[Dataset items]
--------------------------------

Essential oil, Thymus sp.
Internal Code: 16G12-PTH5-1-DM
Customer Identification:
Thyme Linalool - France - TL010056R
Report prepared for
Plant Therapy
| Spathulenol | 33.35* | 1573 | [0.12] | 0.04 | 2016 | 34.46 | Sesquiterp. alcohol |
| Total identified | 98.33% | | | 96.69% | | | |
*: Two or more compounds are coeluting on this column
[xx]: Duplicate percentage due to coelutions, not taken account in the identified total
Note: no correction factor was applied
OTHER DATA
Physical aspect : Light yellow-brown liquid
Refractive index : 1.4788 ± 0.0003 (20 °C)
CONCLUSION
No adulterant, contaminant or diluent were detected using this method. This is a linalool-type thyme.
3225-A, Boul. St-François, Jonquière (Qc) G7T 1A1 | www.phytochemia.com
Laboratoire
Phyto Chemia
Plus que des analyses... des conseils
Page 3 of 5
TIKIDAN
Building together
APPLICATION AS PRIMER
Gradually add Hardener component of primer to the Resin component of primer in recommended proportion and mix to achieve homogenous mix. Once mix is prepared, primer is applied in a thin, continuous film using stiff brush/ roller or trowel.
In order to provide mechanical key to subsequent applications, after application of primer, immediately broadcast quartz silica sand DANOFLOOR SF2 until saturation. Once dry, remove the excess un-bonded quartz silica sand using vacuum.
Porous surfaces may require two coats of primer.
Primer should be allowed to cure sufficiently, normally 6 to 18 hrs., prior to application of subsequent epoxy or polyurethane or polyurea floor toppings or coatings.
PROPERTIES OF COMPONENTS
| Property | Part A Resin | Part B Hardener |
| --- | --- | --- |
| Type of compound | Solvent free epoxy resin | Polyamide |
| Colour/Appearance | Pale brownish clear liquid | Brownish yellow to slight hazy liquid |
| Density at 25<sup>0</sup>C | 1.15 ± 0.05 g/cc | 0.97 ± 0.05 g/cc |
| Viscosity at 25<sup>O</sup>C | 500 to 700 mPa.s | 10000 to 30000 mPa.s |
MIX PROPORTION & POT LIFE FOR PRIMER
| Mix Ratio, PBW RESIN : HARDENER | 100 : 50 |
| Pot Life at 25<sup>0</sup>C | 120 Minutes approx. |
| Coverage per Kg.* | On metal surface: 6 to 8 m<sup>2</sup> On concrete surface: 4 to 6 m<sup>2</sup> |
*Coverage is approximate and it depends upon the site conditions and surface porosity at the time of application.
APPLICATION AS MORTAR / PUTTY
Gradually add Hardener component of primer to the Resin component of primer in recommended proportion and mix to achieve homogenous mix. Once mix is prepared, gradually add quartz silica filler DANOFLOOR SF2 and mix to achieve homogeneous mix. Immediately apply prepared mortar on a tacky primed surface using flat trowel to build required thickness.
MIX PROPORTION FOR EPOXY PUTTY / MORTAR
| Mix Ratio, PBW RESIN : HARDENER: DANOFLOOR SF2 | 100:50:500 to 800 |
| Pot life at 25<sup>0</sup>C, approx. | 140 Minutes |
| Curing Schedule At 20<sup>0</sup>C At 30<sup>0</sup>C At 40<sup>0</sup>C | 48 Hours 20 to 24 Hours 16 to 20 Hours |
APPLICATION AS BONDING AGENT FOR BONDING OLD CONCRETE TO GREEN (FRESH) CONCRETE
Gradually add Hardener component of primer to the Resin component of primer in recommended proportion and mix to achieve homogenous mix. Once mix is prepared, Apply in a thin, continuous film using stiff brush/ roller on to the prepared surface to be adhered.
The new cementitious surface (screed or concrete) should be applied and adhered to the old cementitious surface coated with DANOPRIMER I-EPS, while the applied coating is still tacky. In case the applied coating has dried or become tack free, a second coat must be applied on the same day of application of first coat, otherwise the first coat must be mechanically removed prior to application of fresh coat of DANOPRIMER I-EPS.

--------------------------------

### What is required
Pick out, from the lines above, every one that contains the string "subsequent".

### Response for this exercise
In order to provide mechanical key to subsequent applications, after application of primer, immediately broadcast quartz silica sand DANOFLOOR SF2 until saturation. Once dry, remove the excess un-bonded quartz silica sand using vacuum.
Primer should be allowed to cure sufficiently, normally 6 to 18 hrs., prior to application of subsequent epoxy or polyurethane or polyurea floor toppings or coatings.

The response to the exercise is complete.